The following statement is taken from a report furnished by F. H. Brandenburg, District Forecaster, U. S. Weather Bureau for the Denver Chamber of Commerce:

"Discarding fractions of a degree, the mean annual temperature at Denver is 50 degrees, as against 48 at Chicago, 49 at Boston, 55 at Washington, 56 at St. Louis, and 69 at Jacksonville. During the last thirty-two years 100 degrees or higher has been touched just thirteen times in Denver-seven times in July and six in August. While these high temperatures were maintained only for a few minutes, readings in the 90'S are common during every summer month. For July, the warmest month, the average temperature is 72 degrees, and the average daily maximum, or afternoon reading, is 87 degrees. Pretty high, it is true, but, on the other hand, the average minimum, or night temperature for July is 59 degrees, which all will agree is very comfortable for midsummer.

"The average relative humidity is slightly below 50 per cent. It is highest in February, 55 per cent, and lowest in June, which has an average of 46 percent. Twice during my residence of twenty-one years in the State have observed a humidity as low as 1/2 percent. The annual relative humidity at St. Louis is 70 per cent, Boston 72, Washington 73, Chicago 77, and Jacksonville 80, and for the warmer months-June, July, August, and September-at St. Louis 66 per cent, Chicago and Boston 74, Washington 76, and Jacksonville 82. It will be observed that in the Atlantic states the humidity during the warm mouths is greater than the annual, just the reverse of that which obtains at Denver.

"In brief, our summers are characterized by warm days and cool nights, the heat of the day not attended by the usual debilitating effects; our winters by an abundance of sunshine, and the general absence of snow and of severe and long continued cold."

The roads both winter and summer are fine, and mud is almost unknown.
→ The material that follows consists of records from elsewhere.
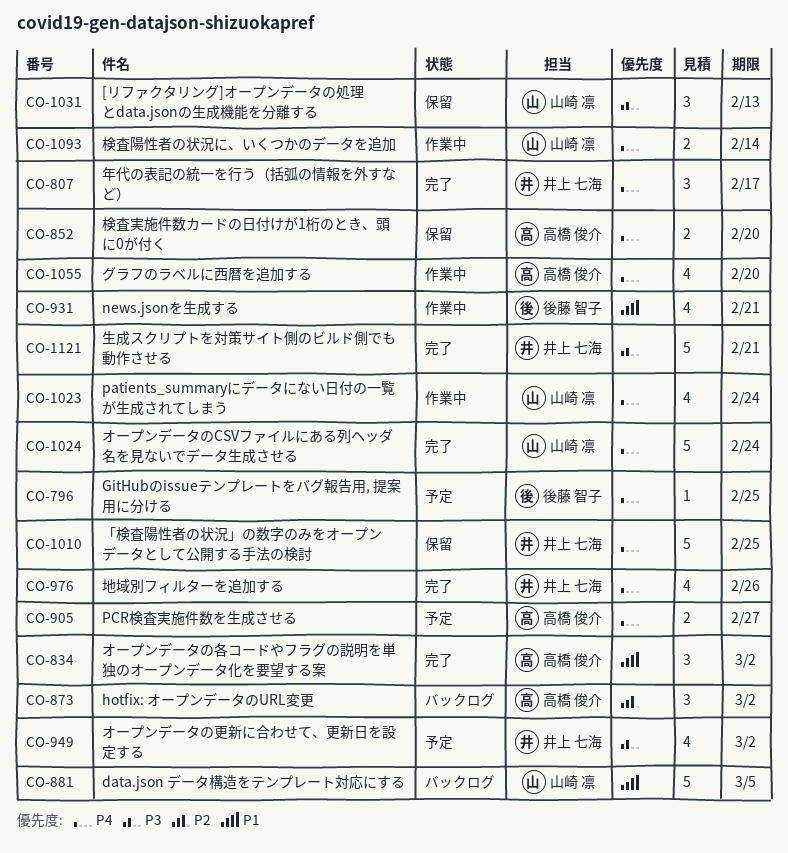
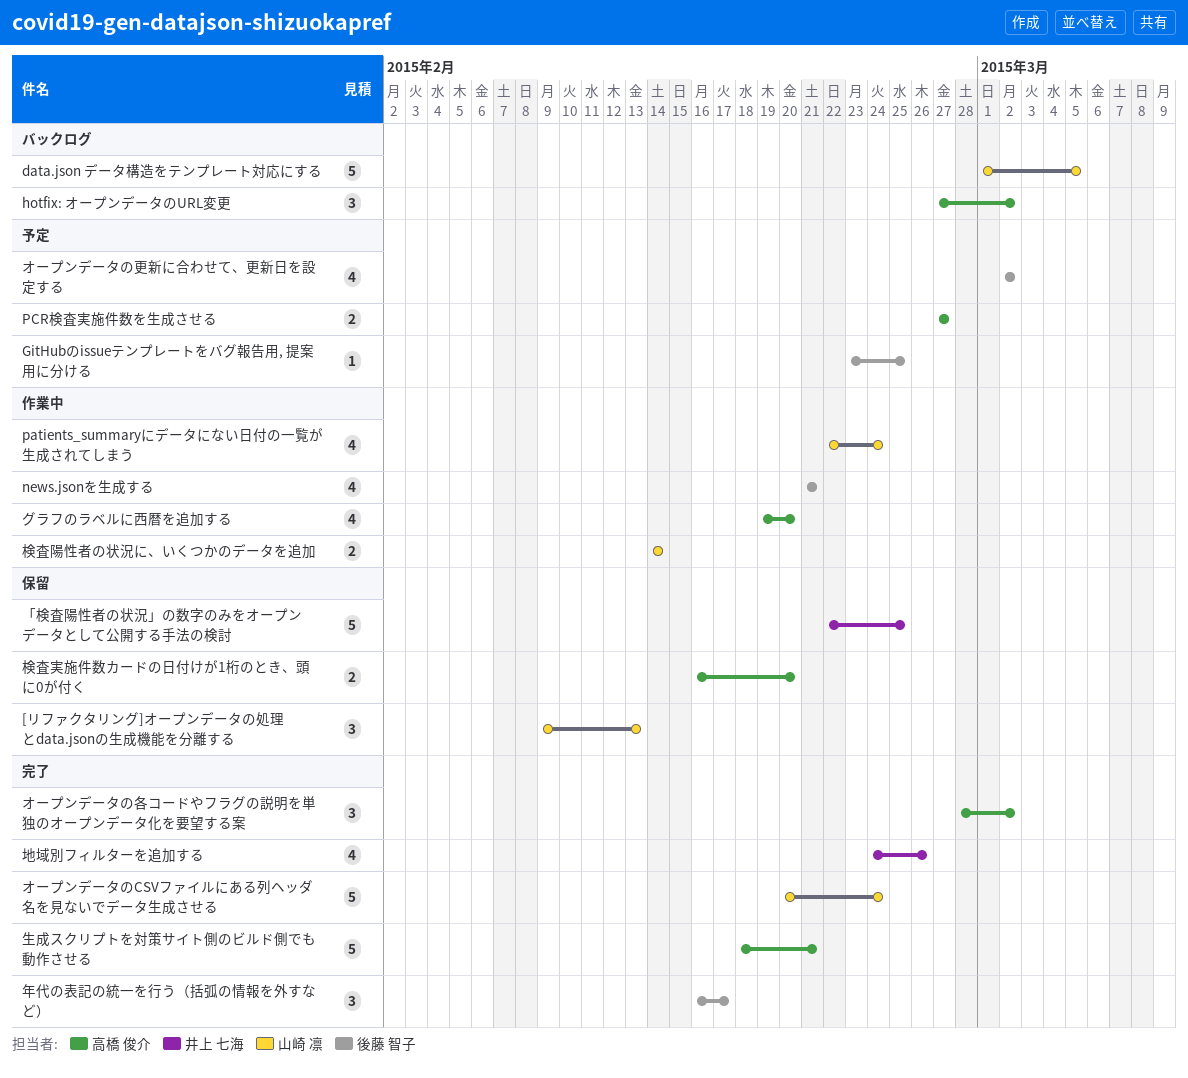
オープンデータの更新に合わせて、更新日を設定する, owner: 井上 七海 -> 後藤 智子
年代の表記の統一を行う（括弧の情報を外すなど）, owner: 井上 七海 -> 後藤 智子
生成スクリプトを対策サイト側のビルド側でも動作させる, owner: 井上 七海 -> 高橋 俊介

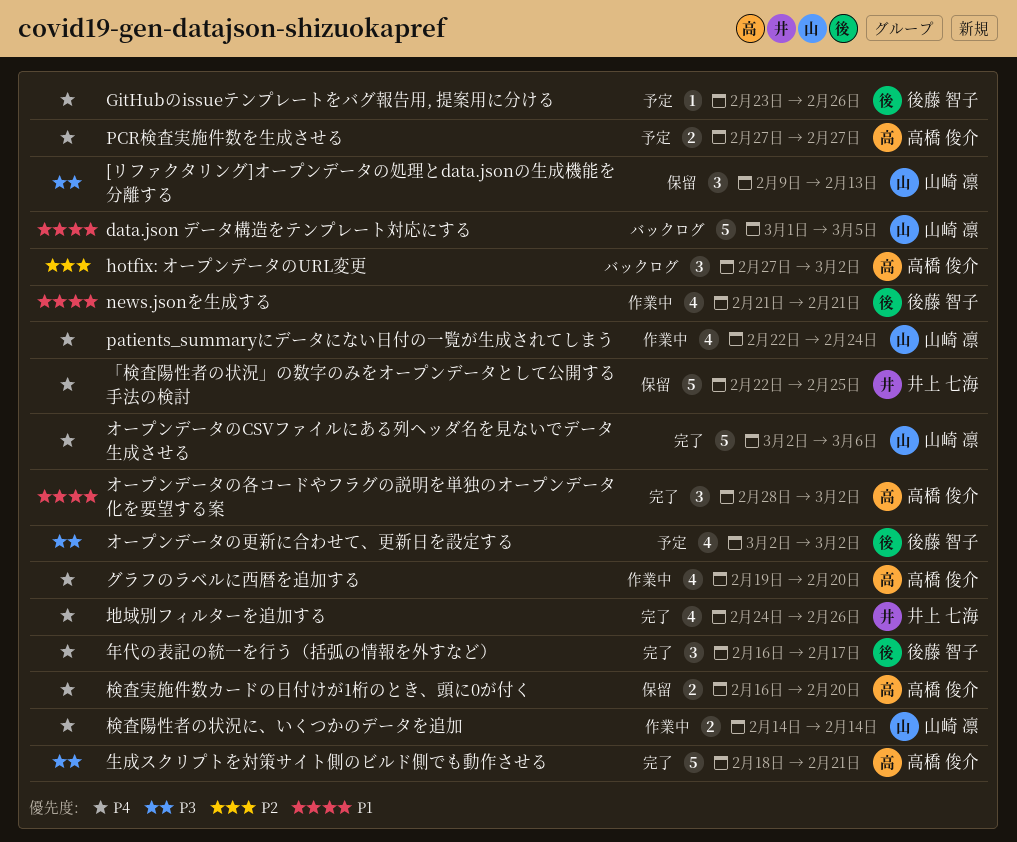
GitHubのissueテンプレートをバグ報告用, 提案用に分ける, due: Feb 25 -> Feb 26
オープンデータのCSVファイルにある列ヘッダ名を見ないでデータ生成させる, start: Feb 20 -> Mar 2
オープンデータのCSVファイルにある列ヘッダ名を見ないでデータ生成させる, due: Feb 24 -> Mar 6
Two drawbacks to the climate impress the stranger, particularly if he arrives in the spring of the year. One is the prevalence of winds, which though strong, never do any damage. No souvenir of Wray would be complete without the following classic, in reference to the winds:

A dapper stranger, stepping one day from the Continental Express for a look about, while the engine was taking coal, happened to meet a gale of wind, blowing freshly across the prairies. Holding carefully on to his hat with one hand and clinging to his flying coat with the other, he approached our townsman, Jacob Cox, with the inquiry, "Does it always blow here this way?" "No," was Uncle Jake's reply, "it sometimes blows the other way."

A second drawback is an occasional dust storm, which lasts sometimes several hours.

The nights in Colorado are uniformly cool, and needless to say that the days filled with sunshine are most delightful.